▶ _Aim of the task_
Copy the lines below verbatim, but only from the line containing "hfov_deg: 100.4" through the end of the data.

▶ _Pictures with lens parameters_
*** Begin section ***

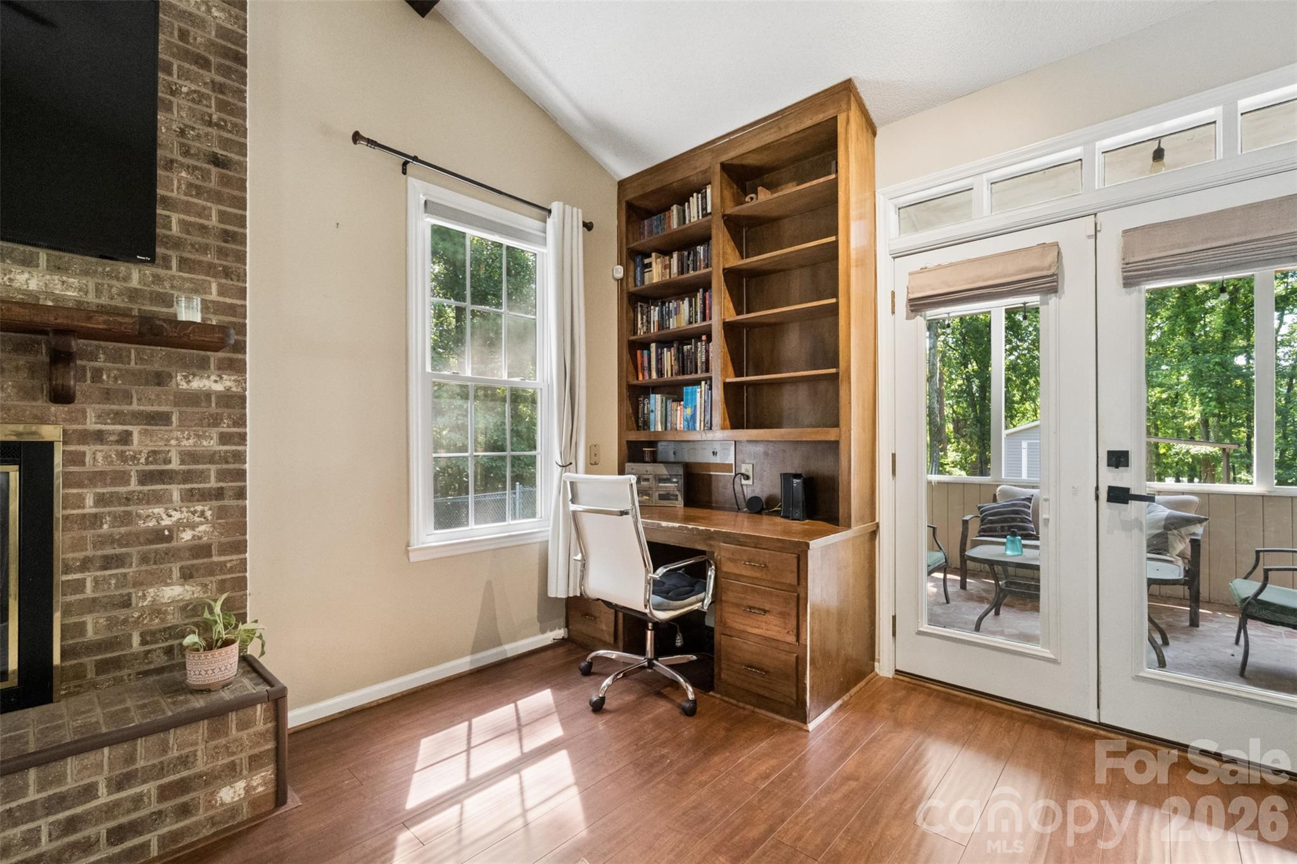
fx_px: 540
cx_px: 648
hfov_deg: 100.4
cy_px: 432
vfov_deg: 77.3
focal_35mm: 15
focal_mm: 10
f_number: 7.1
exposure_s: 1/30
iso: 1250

*** End section ***

▶ _Written response_
hfov_deg: 100.4
cy_px: 432
vfov_deg: 77.3
focal_35mm: 15
focal_mm: 10
f_number: 7.1
exposure_s: 1/30
iso: 1250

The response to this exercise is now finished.